Une tonne nous permet de nous réchauffer pour un seul mois à peine. Pour nous chauffer, nous avons besoin de quatre tonnes pour l’année», détaille-t-il. Notre interlocuteur a également une pensée pour ses pairs. «En cet hiver, il y en a ceux qui ne travaillent pas pendant une semaine à deux à cause des intempéries. Donc ils n’ont pas de quoi acheter même de la farine, de l’huile. Les habitants souffrent ici. Nous prenons notre mal en patience», se lamente-t-il. Faute de moyens, les habitants sont en dilemme. S’approvisionner en bûches ou en nourriture? «La priorité est donnée à la farine», rétorque-t-il. Vu le prix cher des bûches, la population a recours aux couvertures et à l’eau chaude pour se chauffer les pieds. «Mais nous risquons de tomber malades. Nous aurions aimé pouvoir nous approvisionner en bûches à proximité. Nous avons aussi besoin de subventions pour le chauffage», assure une interlocutrice. Elle indique que les enfants ont souvent des angines, de la fièvre, de la toux et les pieds qui enflent à cause du froid et faute de chauffage. «Les enseignants demandent aux enfants, qui marchent pendant une heure voire plus pour arriver à l’école, de ramener les bûches alors que nous n’en avons pas», tient-elle à préciser.
Si d’aucuns ont besoin de chauffage, d’autres ne disposent pas d’éclairage. C’est le cas d’une dame, de la région de Tichaou, rencontrée lors de l’événement. «Nous n’avons pas d’électricité.
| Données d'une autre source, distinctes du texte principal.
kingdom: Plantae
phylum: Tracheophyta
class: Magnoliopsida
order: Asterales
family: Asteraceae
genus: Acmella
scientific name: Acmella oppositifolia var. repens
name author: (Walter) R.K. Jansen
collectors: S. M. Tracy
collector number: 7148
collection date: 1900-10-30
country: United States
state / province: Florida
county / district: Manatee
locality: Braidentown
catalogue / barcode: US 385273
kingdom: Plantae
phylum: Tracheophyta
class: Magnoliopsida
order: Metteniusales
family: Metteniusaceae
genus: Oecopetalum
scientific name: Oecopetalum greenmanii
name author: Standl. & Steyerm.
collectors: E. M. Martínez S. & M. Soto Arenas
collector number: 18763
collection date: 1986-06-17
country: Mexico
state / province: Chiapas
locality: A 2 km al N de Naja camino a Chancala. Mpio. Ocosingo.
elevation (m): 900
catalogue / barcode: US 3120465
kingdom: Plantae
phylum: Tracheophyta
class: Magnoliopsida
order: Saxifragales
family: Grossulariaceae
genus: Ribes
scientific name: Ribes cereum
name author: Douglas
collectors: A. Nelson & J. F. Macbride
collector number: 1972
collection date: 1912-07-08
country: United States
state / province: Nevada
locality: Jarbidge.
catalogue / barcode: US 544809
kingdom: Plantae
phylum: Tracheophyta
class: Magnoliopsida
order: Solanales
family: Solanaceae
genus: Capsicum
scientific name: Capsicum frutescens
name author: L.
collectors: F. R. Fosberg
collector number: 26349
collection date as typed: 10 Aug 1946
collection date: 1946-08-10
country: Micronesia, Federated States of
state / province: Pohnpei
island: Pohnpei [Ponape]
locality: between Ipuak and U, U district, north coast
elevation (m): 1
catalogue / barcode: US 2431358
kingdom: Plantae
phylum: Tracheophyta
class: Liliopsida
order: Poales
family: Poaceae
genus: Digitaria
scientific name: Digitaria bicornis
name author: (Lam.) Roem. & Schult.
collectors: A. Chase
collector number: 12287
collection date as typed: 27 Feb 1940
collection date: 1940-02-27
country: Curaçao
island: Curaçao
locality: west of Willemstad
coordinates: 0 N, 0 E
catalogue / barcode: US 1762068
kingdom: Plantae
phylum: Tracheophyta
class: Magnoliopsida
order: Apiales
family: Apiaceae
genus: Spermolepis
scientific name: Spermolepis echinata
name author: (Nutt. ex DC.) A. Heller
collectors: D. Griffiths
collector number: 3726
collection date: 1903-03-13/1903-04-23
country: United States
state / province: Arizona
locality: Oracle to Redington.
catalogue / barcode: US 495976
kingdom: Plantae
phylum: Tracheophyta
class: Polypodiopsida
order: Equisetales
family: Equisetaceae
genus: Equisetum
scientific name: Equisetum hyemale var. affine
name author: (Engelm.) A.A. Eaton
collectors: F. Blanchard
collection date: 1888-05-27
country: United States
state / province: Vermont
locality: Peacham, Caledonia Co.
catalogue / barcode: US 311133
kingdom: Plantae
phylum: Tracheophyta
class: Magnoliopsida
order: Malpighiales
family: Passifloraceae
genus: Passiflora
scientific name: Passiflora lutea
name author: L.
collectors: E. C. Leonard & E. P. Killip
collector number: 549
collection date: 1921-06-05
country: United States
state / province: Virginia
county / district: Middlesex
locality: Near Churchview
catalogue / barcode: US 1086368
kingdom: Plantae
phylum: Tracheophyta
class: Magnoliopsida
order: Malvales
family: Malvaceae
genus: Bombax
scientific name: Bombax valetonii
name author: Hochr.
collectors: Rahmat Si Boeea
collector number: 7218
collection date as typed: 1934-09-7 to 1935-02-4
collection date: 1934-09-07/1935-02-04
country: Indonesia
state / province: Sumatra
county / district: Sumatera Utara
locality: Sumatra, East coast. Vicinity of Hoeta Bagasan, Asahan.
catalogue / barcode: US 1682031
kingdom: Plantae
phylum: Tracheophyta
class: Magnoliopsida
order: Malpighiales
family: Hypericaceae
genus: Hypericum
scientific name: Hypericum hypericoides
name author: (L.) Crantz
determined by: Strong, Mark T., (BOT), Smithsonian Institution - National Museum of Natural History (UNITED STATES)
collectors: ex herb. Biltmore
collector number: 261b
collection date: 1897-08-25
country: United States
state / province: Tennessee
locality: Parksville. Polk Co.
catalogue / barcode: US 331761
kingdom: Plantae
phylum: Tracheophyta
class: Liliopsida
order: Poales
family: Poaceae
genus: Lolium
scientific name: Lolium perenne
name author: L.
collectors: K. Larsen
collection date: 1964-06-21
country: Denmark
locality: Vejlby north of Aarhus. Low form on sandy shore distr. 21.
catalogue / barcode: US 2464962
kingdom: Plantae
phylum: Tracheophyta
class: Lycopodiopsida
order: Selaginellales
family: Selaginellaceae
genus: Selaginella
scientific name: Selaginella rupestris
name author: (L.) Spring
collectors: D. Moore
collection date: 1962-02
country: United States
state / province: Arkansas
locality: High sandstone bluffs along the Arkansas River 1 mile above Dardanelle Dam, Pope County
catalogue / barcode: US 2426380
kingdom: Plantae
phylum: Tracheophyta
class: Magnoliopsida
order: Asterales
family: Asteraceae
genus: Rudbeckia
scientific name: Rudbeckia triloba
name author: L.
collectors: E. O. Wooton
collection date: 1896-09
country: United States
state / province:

Nous utilisons des bougies et du gaz pour l’éclairage», révèle-t-elle avec amertume.

Données chiffrées

Cela étant, une caravane médicale multidisciplinaire a, selon le ministère de la santé, été lancée le même jour au centre de santé de Dayet Aoua, en faveur d’environ 2.000 bénéficiaires issus des douars Dayet Hachlaf, Dayet Ifrah, Amkaidou et Afegfag. Cette initiative, qui se poursuit jusqu’au 30 mars, profitera à 5 provinces de la région, à savoir Taounat, Sefrou, Boulmane, Ifrane et Taza. Cette opération est marquée par le lancement de plus de 400 opérations d’unités mobiles et plus de 50 caravanes médicales multidisciplinaires, outre la mobilisation de plus de 400 cadres et professionnels de la santé. En outre, une enveloppe budgétaire supplémentaire de plus de 1,5 million de dirhams a également été allouée aux médicaments. Pourvu que cela dure.